Jumlah data train: 1213, data test: 304


#Membangun Model Transformer

In [8]:
import tensorflow as tf
from tensorflow import keras
from tensorflow.keras.layers import Input, Dense, Dropout, LayerNormalization, MultiHeadAttention

# Fungsi untuk membuat blok Transformer
def transformer_block(inputs, num_heads, ff_dim, dropout_rate=0.1):
    attn_output = MultiHeadAttention(num_heads=num_heads, key_dim=ff_dim)(inputs, inputs)
    attn_output = Dropout(dropout_rate)(attn_output)
    attn_output = LayerNormalization(epsilon=1e-6)(inputs + attn_output)

    ffn_output = Dense(ff_dim, activation="relu")(attn_output)
    ffn_output = Dense(inputs.shape[-1])(ffn_output)
    ffn_output = Dropout(dropout_rate)(ffn_output)
    return LayerNormalization(epsilon=1e-6)(attn_output + ffn_output)

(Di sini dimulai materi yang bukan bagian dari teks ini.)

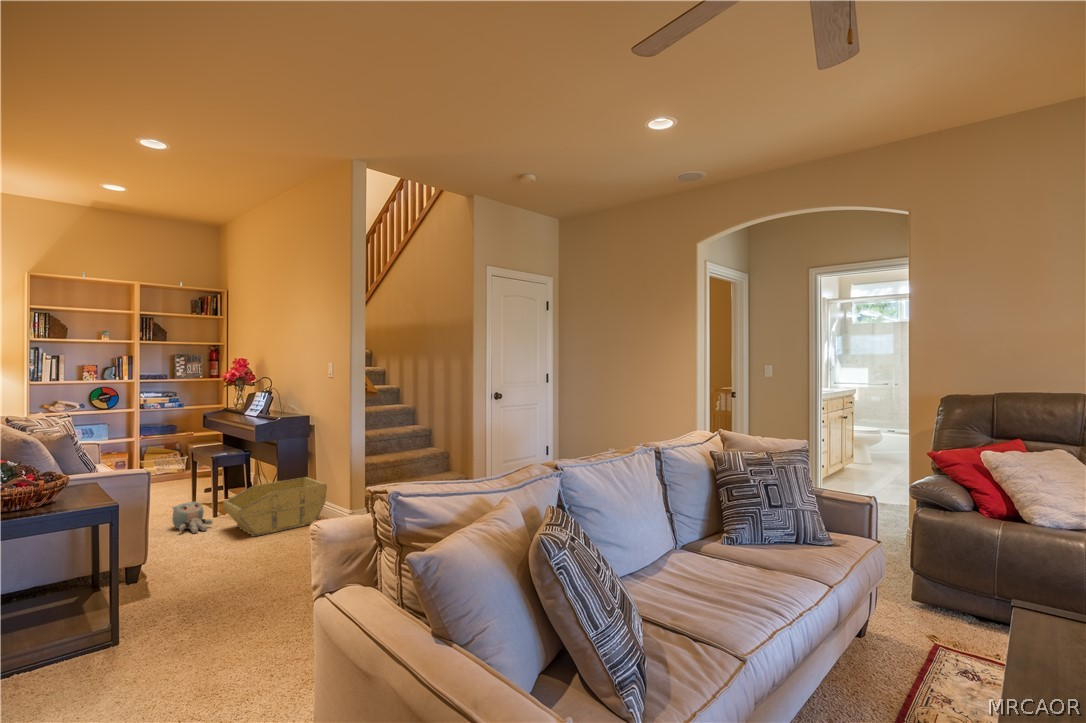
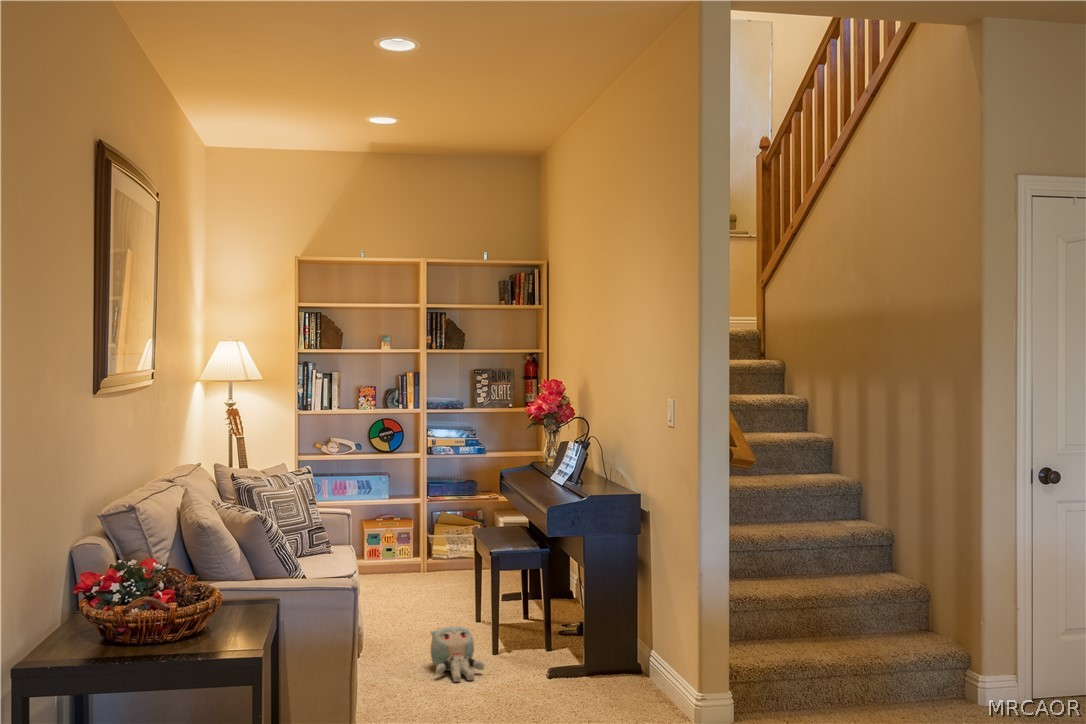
storage bin: present [223,477,327,536] -> none [496,608,660,708]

# Membangun model Transformer
def build_transformer(input_shape, num_heads=4, ff_dim=32):
    inputs = Input(shape=input_shape)
    x = transformer_block(inputs, num_heads, ff_dim)
    x = Dense(64, activation="relu")(x)
    x = Dropout(0.2)(x)
    outputs = Dense(1)(x)  # Output regresi

    model = keras.Model(inputs, outputs)
    model.compile(optimizer="adam", loss="mse", metrics=["mae"])
    return model

# Buat model dengan ukuran input sesuai dengan fitur
model = build_transformer(input_shape=(X_train.shape[1],))

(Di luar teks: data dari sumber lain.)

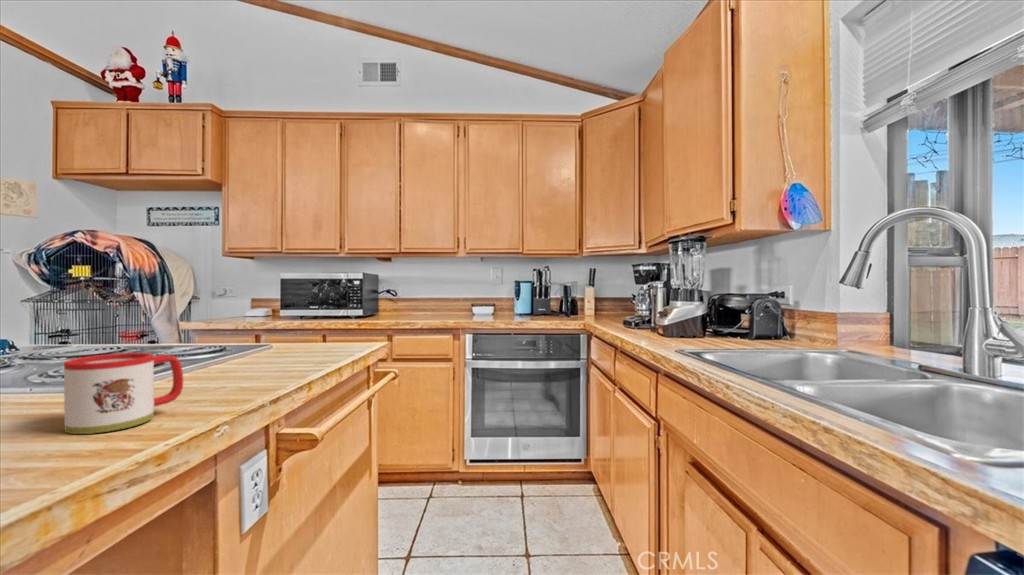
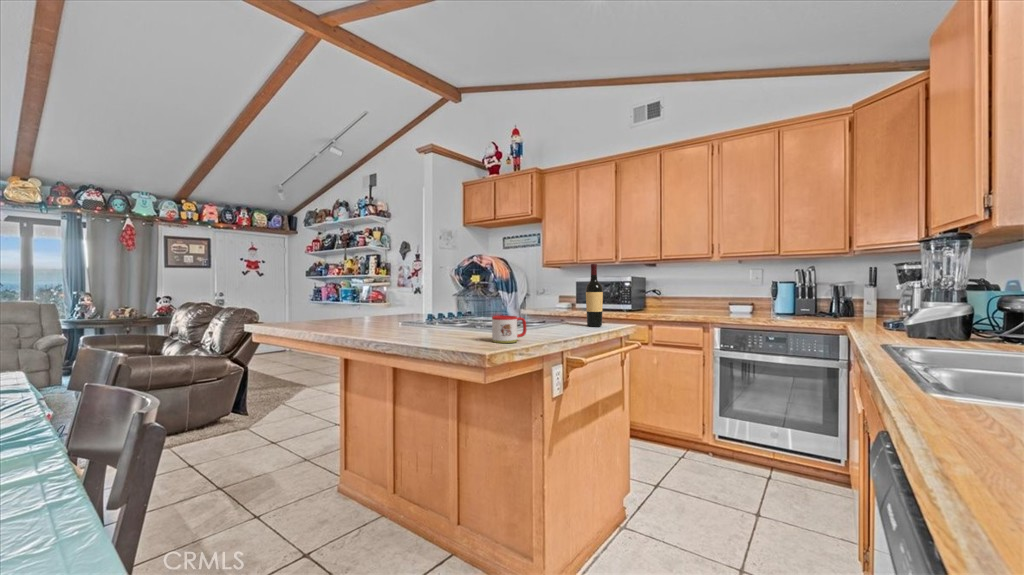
wine bottle: none [312,247,342,350] -> present [586,264,603,327]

# Tampilkan arsitektur model
model.summary()


#Melatih Model

In [12]:
def build_transformer(input_shape, num_heads=4, ff_dim=32):
    inputs = Input(shape=(1, input_shape))  # Mengubah shape input jadi (batch, 1, feature)

    # Blok Transformer
    x = transformer_block(inputs, num_heads, ff_dim)

    # Flatten sebelum masuk ke Dense
    x = tf.keras.layers.Flatten()(x)

    x = Dense(64, activation="relu")(x)
    x = Dropout(0.2)(x)
    outputs = Dense(1)(x)  # Output regresi

    model = keras.Model(inputs, outputs)
    model.compile(optimizer="adam", loss="mse", metrics=["mae"])
    return model

# Bangun ulang model dengan shape input baru
model = build_transformer(X_train.shape[1])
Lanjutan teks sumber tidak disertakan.